Your first test should be to confirm that the detector works. The book Getting Started with Arduino has the code and pictorial diagram. See pages 62 to 67. Never mind that the book uses a CdS sensor. (That would work, too, but CdS is laggy and wouldn’t reproduce music well.) You can test just the detector by aiming a TV remote control at it. Just click any button and look for a response. Make sure that you point the remote at the end or "head" of the detector.
Notice Different Power Voltages. In my circuit, I’m running the LED amp on nine volts, but the detector on five volts. That doesn’t matter, because the two amps don’t connect electrically.
QUESTION. Do you have an opto circuit to isolate an ULN2004 stepper drive chip from the Arduino? (Question from Peter Laucks, 2010)

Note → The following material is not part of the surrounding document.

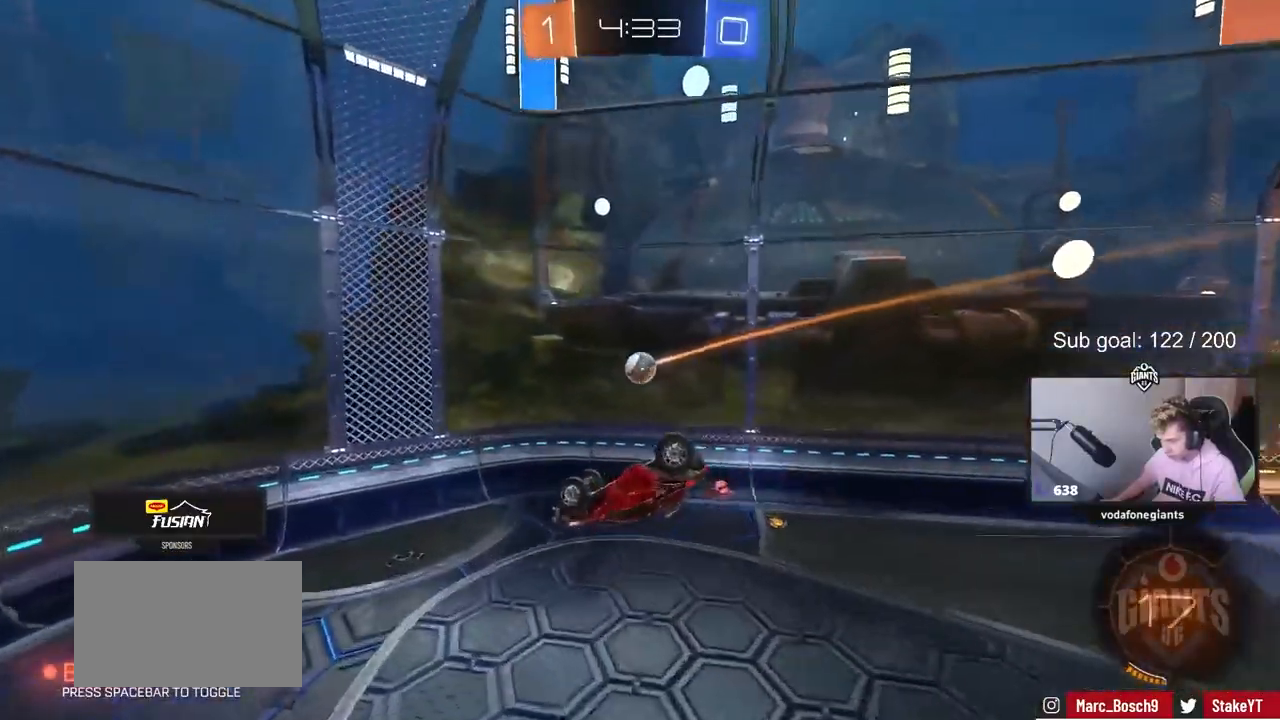
{"keys": ["d", "shift", "w"], "mouse": [], "mouse_move": "still", "events": [[17, "w", "up"], [333, "d", "down"], [417, "shift", "down"], [417, "w", "down"]]}
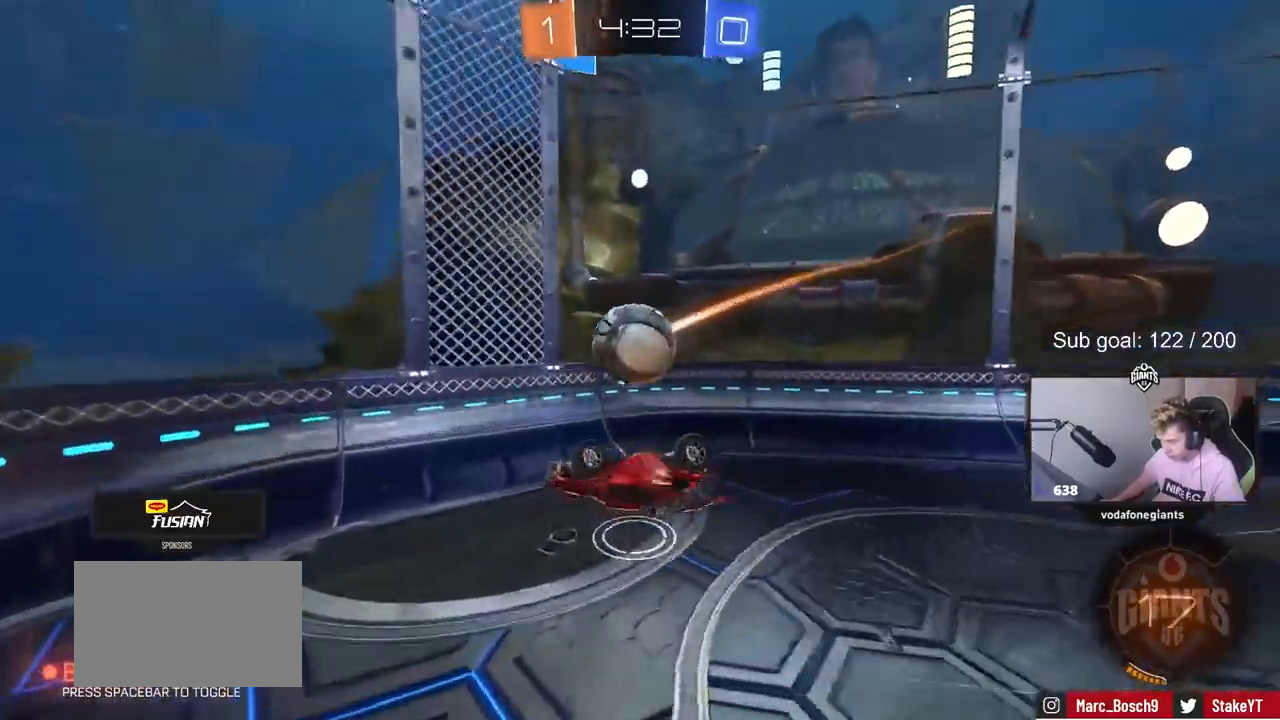
{"keys": ["a", "w"], "mouse": [], "mouse_move": "still", "events": [[17, "w", "up"], [67, "mouse_left", "down"], [67, "w", "down"], [167, "w", "up"], [250, "mouse_left", "up"], [433, "shift", "up"], [433, "w", "down"], [483, "a", "down"], [483, "d", "up"]]}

ANSWER. Yes! I assume that you want the Arduino to power an opto that drives the motors through Darlington array ULN2004. See the schematic below.
Here’s the circuit description: The Arduino digital output pulses an infrared LED that's in series with a 220-ohm, half-watt resistor. (One LED for each motor coil.) The resistor reduces the Arduino current to a safe value for the LED. Be sure to use a half-watt resistor here. The LED could be active-high or active-low. (The drawing below shows both versions of the circuit.)
You might prefer to use an opto array instead of discrete optos. Then I suggest the Vishay 782-ILQ615-3 from Mouser. This part comes in a DIP-16 package and includes four opto-couplers. The LEDs in this package will operate adequately with only 10 mA.